**Excerpt:**
↓
Intrinsic Insulating Ferromagnetism in Manganese Oxide Thin Films

Recently, LaMnO$_{\mathrm{3}}$ thin films attract considerable attentions not only because LaMnO$_{\mathrm{3}}$ is the most common magnetic component in all fabricated oxide superlattices/interfaces, but also because experiment observed exotic insulating ferromagnetism in LaMnO$_{\mathrm{3}}$ thin film grown on SrTiO$_{\mathrm{3}}$. However, there is no any model or theory/calculation to explain such striking insulating ferromagnetism. In this work, by means of genetic algorithm optimization, first-principles calculations and the orbital-degenerate double-exchange model studies, we successfully find the insulating ferromagnetic phase of the epitaxially strained LaMnO$_{\mathrm{3}}$ film grown on the cubic SrTiO$_{\mathrm{3}}$ substrate. The unexpected insulating ferromagnetism, which was observed experimentally but not fully understood, originates from the G-type orbital order $d_{{3z}^{2}-r^{2}} \mathord{\left/ {\vphantom {d_{{3z}^{2}-r^{2}} d_{x^{2}-y}}} \right. \kern-\nulldelimiterspace} d_{x^{2}-y}$ and the insulating gap opens as a result of both the orbital ordering and the strong electron-phonon coupling. Our work provides new insight into how a prototypical antiferromagnetic Mott insulator transforms into the ferromagnetic insulator.
↑
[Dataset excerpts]
↓
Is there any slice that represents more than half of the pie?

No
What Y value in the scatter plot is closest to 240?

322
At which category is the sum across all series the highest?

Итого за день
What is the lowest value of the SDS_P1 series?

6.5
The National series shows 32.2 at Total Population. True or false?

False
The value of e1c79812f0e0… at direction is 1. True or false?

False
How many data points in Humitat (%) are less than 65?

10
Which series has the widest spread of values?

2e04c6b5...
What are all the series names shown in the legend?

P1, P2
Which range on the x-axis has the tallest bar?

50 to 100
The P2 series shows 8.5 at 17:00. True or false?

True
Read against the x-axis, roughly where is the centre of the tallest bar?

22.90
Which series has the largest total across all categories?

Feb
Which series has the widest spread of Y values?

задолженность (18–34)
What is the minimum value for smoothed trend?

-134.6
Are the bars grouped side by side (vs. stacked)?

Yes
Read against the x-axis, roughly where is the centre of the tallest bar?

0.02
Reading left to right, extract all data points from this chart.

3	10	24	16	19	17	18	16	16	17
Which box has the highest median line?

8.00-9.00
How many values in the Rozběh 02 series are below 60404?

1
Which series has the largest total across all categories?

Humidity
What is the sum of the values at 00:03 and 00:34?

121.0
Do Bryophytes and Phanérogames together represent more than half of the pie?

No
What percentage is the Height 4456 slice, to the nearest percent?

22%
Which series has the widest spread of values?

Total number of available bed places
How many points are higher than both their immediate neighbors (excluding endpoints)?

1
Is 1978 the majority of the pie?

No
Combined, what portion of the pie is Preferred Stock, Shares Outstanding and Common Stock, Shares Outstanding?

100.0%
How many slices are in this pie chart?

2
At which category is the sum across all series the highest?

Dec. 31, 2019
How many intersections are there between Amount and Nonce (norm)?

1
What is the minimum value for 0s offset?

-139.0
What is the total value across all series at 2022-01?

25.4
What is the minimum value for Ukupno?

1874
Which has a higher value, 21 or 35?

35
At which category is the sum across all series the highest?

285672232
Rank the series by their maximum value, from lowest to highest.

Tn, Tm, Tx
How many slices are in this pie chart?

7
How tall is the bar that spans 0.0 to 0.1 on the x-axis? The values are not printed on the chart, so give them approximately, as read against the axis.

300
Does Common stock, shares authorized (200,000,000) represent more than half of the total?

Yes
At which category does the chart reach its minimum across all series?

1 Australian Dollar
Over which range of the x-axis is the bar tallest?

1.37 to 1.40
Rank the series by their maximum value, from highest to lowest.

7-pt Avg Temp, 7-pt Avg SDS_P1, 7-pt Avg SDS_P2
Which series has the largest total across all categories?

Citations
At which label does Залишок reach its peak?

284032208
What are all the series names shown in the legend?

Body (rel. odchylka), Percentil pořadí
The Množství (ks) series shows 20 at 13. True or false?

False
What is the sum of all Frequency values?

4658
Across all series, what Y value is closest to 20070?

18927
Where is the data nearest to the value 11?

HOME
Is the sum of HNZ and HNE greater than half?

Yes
↑
**Tasks and exercises:**
A) According to the abstract on insulating ferromagnetism in manganese oxide thin films, what two factors cause the insulating gap to open?
B) Rewrite the paragraph of the abstract that begins "Recently, LaMnO" as a short bulleted list that keeps its main facts.

**Answers provided:**
A) The gap opens from both the orbital ordering and the strong electron-phonon coupling.

B)
- LaMnO3 thin films attract attention for two reasons: LaMnO3 is the most common magnetic component in fabricated oxide superlattices/interfaces, and insulating ferromagnetism was observed experimentally in LaMnO3 thin film grown on SrTiO3.
- No model, theory, or calculation had explained this insulating ferromagnetism.
- Using genetic algorithm optimization, first-principles calculations, and orbital-degenerate double-exchange model studies, the work finds the insulating ferromagnetic phase of epitaxially strained LaMnO3 film on a cubic SrTiO3 substrate.
- The insulating ferromagnetism originates from a G-type orbital order.
- The insulating gap opens because of both the orbital ordering and strong electron-phonon coupling.
- The work gives new insight into how a prototypical antiferromagnetic Mott insulator transforms into a ferromagnetic insulator.